Tuesday, April 22, 2025

Villanelle, Taco Bell, gee this week is going well

You know it's a good day when you ask a class if anyone knows what a villanelle is and a student promptly raises her hand and explains the complex poetic form in detail, and then you ask whether anyone in the class has ever written a villanelle and three people say yes. I told them that they are required to show me their villanelles because it's something I've never been able to manage and I admire anyone who can make it work. One student admitted to having written a villanelle about Taco Bell, which makes my heart sing even though I'm not convinced that what Taco Bell serves is actually food.

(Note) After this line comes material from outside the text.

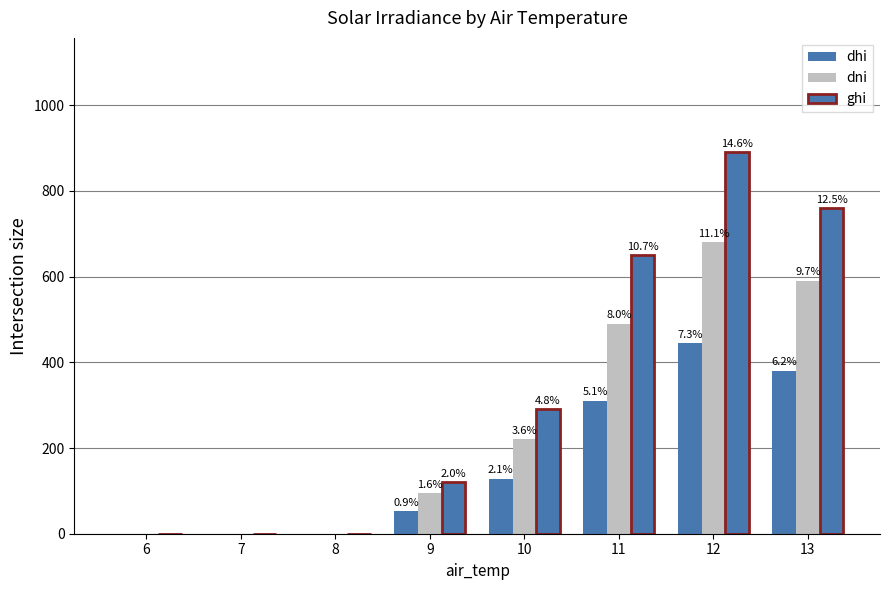

Does the chart contain stacked bars?

No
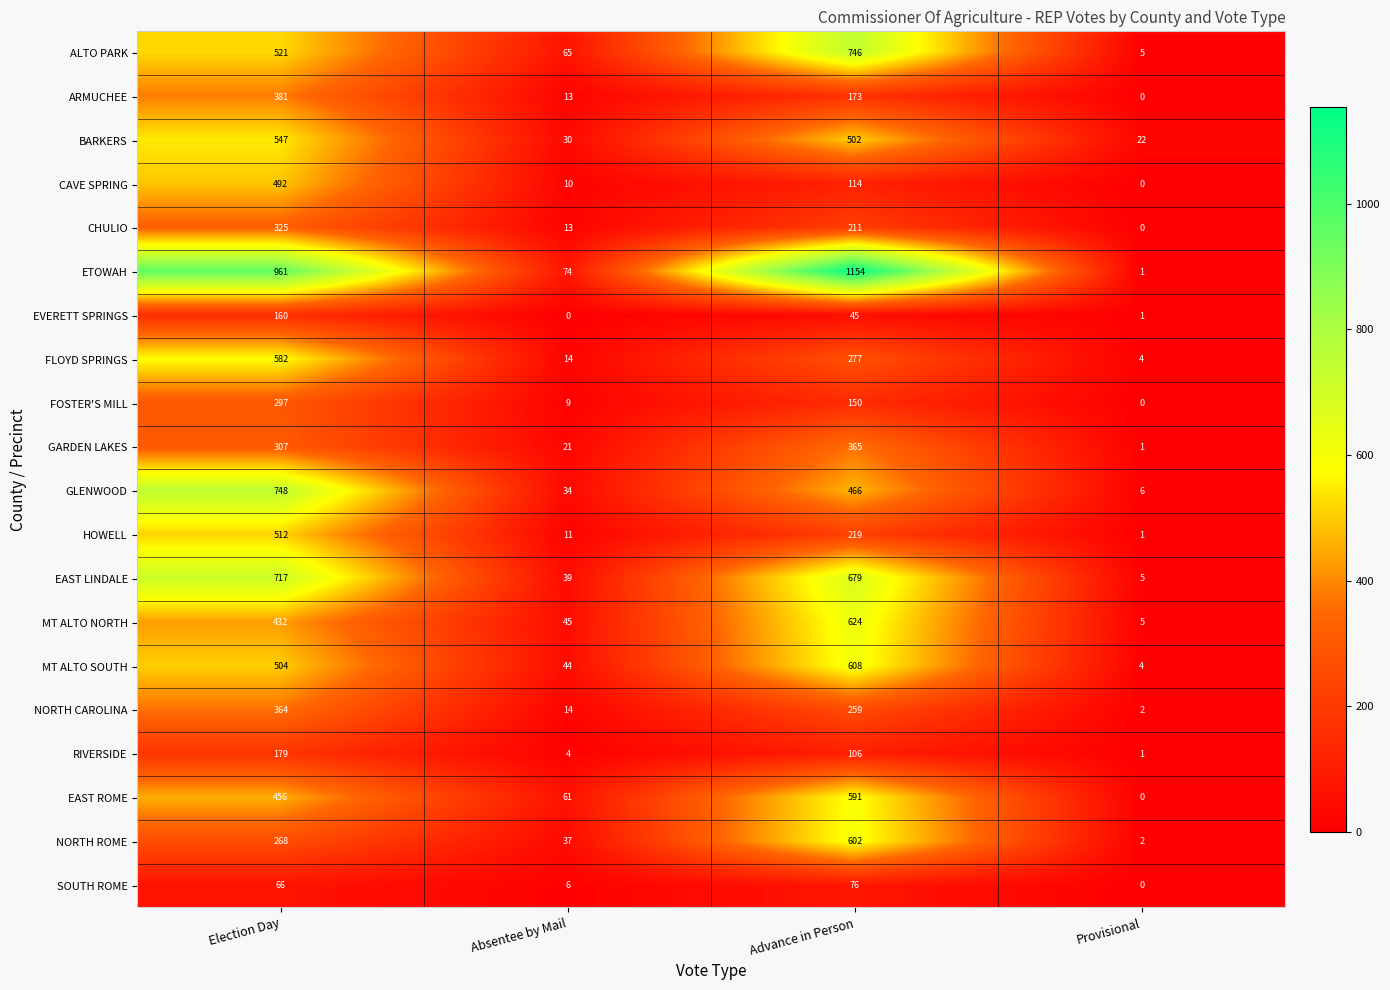

What is the difference between the second highest and second lowest values in the EAST ROME series?

395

In other news, we are down to 15 baby chicks--the smallest, most delicate ones failed to thrive, as they say. One big bossy yellow chick demonstrates such distinctive personality that I'm tempted to name her after one of my colleagues. The rest are still just cute little fluffballs. 

The chicks remain in the garden shed with a heat lamp, safe from the big bad pine tree that fell just behind the shed during a freak storm on Saturday night. It was a very quick storm--from clear sky to wind rain lightning hail and back to clear skies in about 20 minutes--and in the middle of all that, the top half of a pine tree got twisted off, knocked down a no-longer-in-use phone line, and wedged itself neatly between two rows of pine trees just uphill from the house. 

Do you think Frontier Communications is interested in dealing with their long stretch of phone line that's sitting on the ground in my back yard? No they are not. In fact, since we are no longer Frontier customers, they made it nearly impossible for me to file a complaint, and then when I did, they wanted to transfer me to some sales representative eager to sell me on all the services they claim to be able to provide. I pointed out that they'd provided our landline service, such as it was, for 20 years without demonstrating any evidence of their ability to serve our needs, so no thanks.

But I started the week at a lovely sunrise service overlooking the Ohio River and then zipped upstream a few miles to a backwater where I saw a green heron (which I always want to refer to as "The elusive green heron" in the voice of David Attenborough) as well as a couple of yellow warblers (which thrilled me because I recognized the song before I tracked down the birds, something I could not have done not so long ago), and the sightings made me so euphoric that nothing could possibly get me down--not dead chicks, not falling trees, and not mini-administrators who pat themselves on the back for coming up with a brilliant idea that I've been pushing for at least a decade. The only thing that can make this week better is if those three students actually show me their villanelles.